Nedenlerin ardındaki nedenleri arama çabası giderek karşınıza hemen her farklı koldan aynı bilgiyi -ilk nedeni- çıkarmış olabilir. İnsanın ille irdeleyerek, çalışıp didinerek ulaştığı -ikincil, üçüncül nedenler- değildir bu, aksine: Asli tabiatımıza kodlanmış bir iç bilgidir: Tevhid. Neden-sonuç ilişkilerinde takılıp kalmayacak denli 'sahih' bir niyete sahip olan her insanın kendiliğinden ulaşacağı, dış dünyada neyi anlamak istiyorsa kendi içinde aramasını gerektiren en yalın ve derin bilgi.

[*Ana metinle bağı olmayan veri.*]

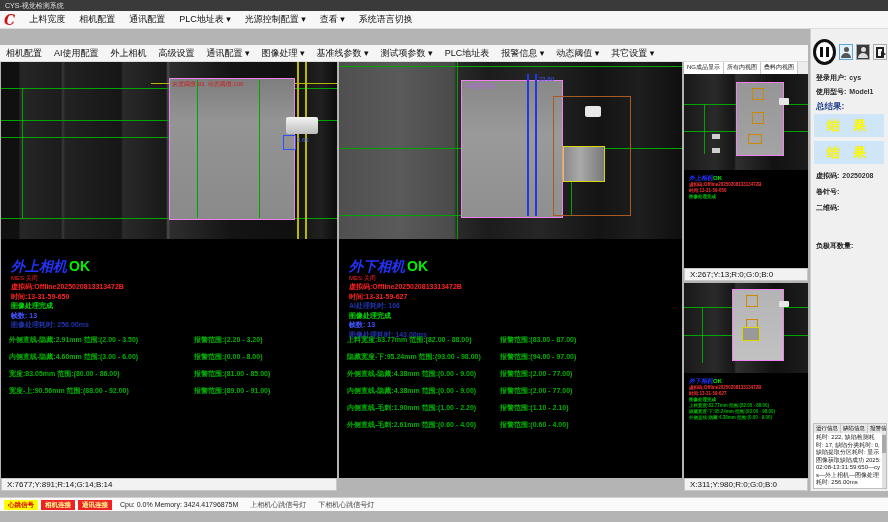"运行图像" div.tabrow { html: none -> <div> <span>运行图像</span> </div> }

Bunun insanı zihinden kalbe doğru (düşey) bir yolculuğa sürüklemesi kaçınılmazdır. Ancak böyle bir yolculukta 'akleden kalb'in ne anlama geldiğini algılamaya başlıyorsunuz. Aklınızı yine kendi iradenizle kaynağından ödünç alarak kullanmanın nasıl bir nimet olduğunu fark ettikçe yepyeni bir insan tahayyülü oluşmaya başlıyor zihninizde. Bu dünyayı biz keşfetmedik, burada bulduk. Suyu, toprağı, ateşi, havayı da biz yapmadık. İşte bunun ne anlama geldiğini bilerek doğuyoruz. "Gizli bir hazineydim" der Kudsî Hadis'te, "bilinmek istedim."

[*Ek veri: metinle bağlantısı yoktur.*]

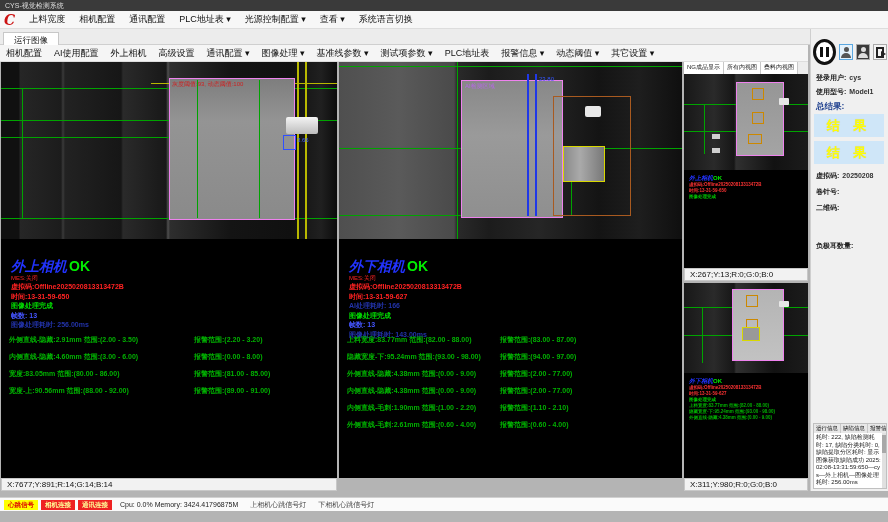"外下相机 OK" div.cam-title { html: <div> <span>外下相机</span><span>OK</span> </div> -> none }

'Bildiğimizi' kendi irademizle bilmeyi seçmek: Bir nevi kesintisiz 'zikir' içinde olduğumuzun idrakine varmak demek. Sevgidir bu. Seven ile sevilenin 'bir' oluşu. İnkâr da etseniz, ikrar da etseniz her varlığın O'nunla bir konuşma biçimi olduğunu fark etmek, giderek bunu her varlıkta 'işitmek' demek. İnsan niteliklerinin salt bu dünyayla sınırlı olmadığını, beşer olmanın insan olmaya yetmediğini, bu dünyayla çerçevelenemeyecek denli ilahi boyutlarımız olduğunu algılamaya başlamak demek. Hicrettir bu. Metaforik olarak söylersek: Teslisten tevhide.

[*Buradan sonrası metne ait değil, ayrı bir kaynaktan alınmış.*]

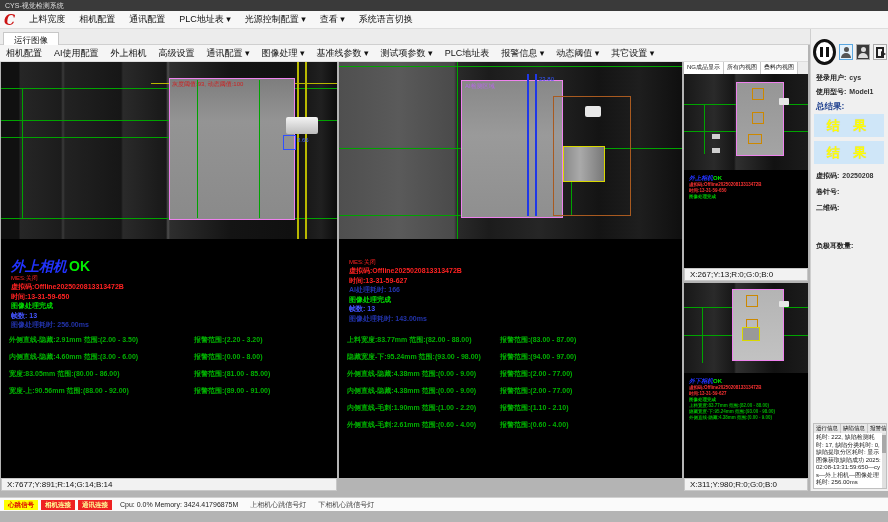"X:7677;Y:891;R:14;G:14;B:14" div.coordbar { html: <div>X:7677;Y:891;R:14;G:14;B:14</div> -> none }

Tüm peygamberleri kucaklayan (nedenini düşünmezler) İslam, bugün zannedildiği gibi tarihin bir dönemine, bir topluluğa atfedilmiş özel bir isim değildir. İlk insandan son insana dek 'tüm zamanların çocukları'na adanmış bir 'kalp bekçiliği' emanet eder bize. Her insana sunulmuştur bu, ama herkes tarafından tanımlanmamıştır yalnızca. İnsanı 'yeryüzünde halife' kılacak tüm nimetleri barındırır. Nasip can çekişirken bile olabilir. (Öteki'leştirmek yoktur bu yüzden.)
Bazen bir kelime, bazen bir tek isim veya harf vesile olabiliyor. Ve sözcüklerin yalın anlamlarıyla inşa ettiğiniz yeni bir kâinatta diriliyorsunuz. Bir şeyi bin bir farklı biçimde anlatmanın büyüsü sizi uçuruyor. Açıyor iyice ucunu kaleminizin.
Kendini dine verdi diyorlar, keşişler gibi bunun hayattan çekilmek anlamına geldiğini sanıyorlar. Onlara seslendiğiniz tüm dillere tıkıyorlar kulaklarını. Ya da hakir görüp önemsemiyorlar. Yazdığınız kitapları sehpanın altında unutuyorlar. Vicdanın açılımları üzerine, şehit olmak ve direniş üzerine, kurbanın metafiziği, suç ve ceza, ego, yüzleşme, teslimiyet, kalem üzerine yazıyorsunuz. Bakmaya gerek duymuyorlar. Sonra da kendilerine benzemeyenlerle bir arada yaşamanın yollarını tartışıyorlar.
Kendi dünya görüşlerini meşrulaştırma gereği duyduklarında çalıyorlar kapınızı: İlle örtünmeyi -görüneni- konuşacaklar. Hayır! Ruhu, özü merak etmeden 'kabuk'la ilgili sağlıklı bir çıkarsamaya asla varamazlar. Her türlü girişimleri en fazla istatistik yorumlama ve dini korkularını çoğaltma eyleminden ibaret kalıyor. Niçin hakikat ilgilendirmiyor onları? Sabırla harfleri dizmeye devam edeceksiniz siz. Kıyısız okyanusa dalanlar: Asla 'oldum' diyemezler.